Et c'est reparti pour un petit coup de recyclage, fainéant certes, mais fort utile en ces temps de silence radio total sur le blog. Et puis c'est pour une bonne cause puisqu'il s'agit de défendre une bonne BD. Alors si le texte ci-dessous vous a donné envie, venez à la librairie découvrir en main propre l'anthologie des Crumb et Pekar. Vous ne le regretterez pas.
Harv'n Bob.Traduit de l’anglais par Jean-Pierre Mercier et Jean-Paul Jennequin. Editions Cornélius, 128 pages, 21 €.
Harvey Pekar décédait au début de l’été, une œuvre de bande dessinée en
legs. Singulières par leur forme, obsessionnelles par leurs thèmes, ses
confessions autobiographiques soulevaient, derrière leur caractère
anecdotique, inlassablement la même question : Pourquoi écrire sur soi
? Les raisons abondent, à l’évidence. Coucher sa vie sur papier relève
pour les uns de l’exhibitionnisme, pour les autres du désir de dresser
un bilan ; quelquefois, il s’agit de témoigner de l’horreur, à d’autres
moments de graver dans le marbre un instant précieux. Mais qu’importe
finalement ces motifs à la surface, l’autobiographe saisit, en
définitive, toujours la plume pour se réapproprier l’image qu’il a de
lui-même. Or curieusement pas Harvey Pekar. Cas rare, Pekar n’eut de
cesse de recourir à l’écriture autobiographique pour offrir son
égocentrisme en pâture à des dessinateurs chaque fois différents.
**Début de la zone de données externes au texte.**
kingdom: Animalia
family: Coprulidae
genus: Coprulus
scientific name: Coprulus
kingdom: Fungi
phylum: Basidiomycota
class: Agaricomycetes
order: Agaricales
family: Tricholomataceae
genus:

Et
rien que pour ça, pour ce masochisme étrange qui consista, chez cet
autobiographe, à mettre en scène l’abandon de l’objet le plus cher,
l’abandon de sa propre image, la série des American Splendor mérite que
l’on s’y attarde sérieusement.
Dans ce recueil plus
particulier titré Harv'n Bob, les éditions Cornélius ont compilé les
planches autobiographiques enluminées uniquement par le célèbre Robert
Crumb, ami de toujours, à l’origine de la vocation d’auteur de bande
dessinée de Pekar. Le recueil est ainsi très représentatif des
premières années d'écriture. Pekar s’y dépeint obsessionnel, anxieux et
dépressif, collectionneur de disques de jazz, à la recherche de bons
plans pour gratter quelques dollars… En termes de mise en scène, il
accentue le caractère anecdotique des évènements qu'il confesse pour
mieux en cacher la profondeur identitaire -plus tard, un cancer
changera la donne. C'est également l'époque où il s’amuse des codes
autobiographiques, comme dans cette suite de réflexions comiques, sur
les Harvey Pekar homonymes découverts dans le bottin, qui interroge en
filigrane son individualité, l’unicité de son être (de « la pureté du
nom » parle-t-il à un moment). Seul un bémol, peut être, entache
l’édition : ce qui constitue pour les amoureux du dessin de Robert
Crumb un avantage, à savoir une intégrale des récits auparavant
éclatés, pourra mécontenter les amateurs d’Harvey Pekar, qui depuis si
longtemps ont l’habitude de voir la silhouette de leur héros passer de
mains en mains pour mieux se faire maltraiter. Les profanes, quant à
eux, ne peuvent rêver meilleure porte d’entrée dans cet univers, son
écriture aux variations nombreuses, par nature inventive, fondatrice
dans l’histoire de la bande dessinée underground américaine.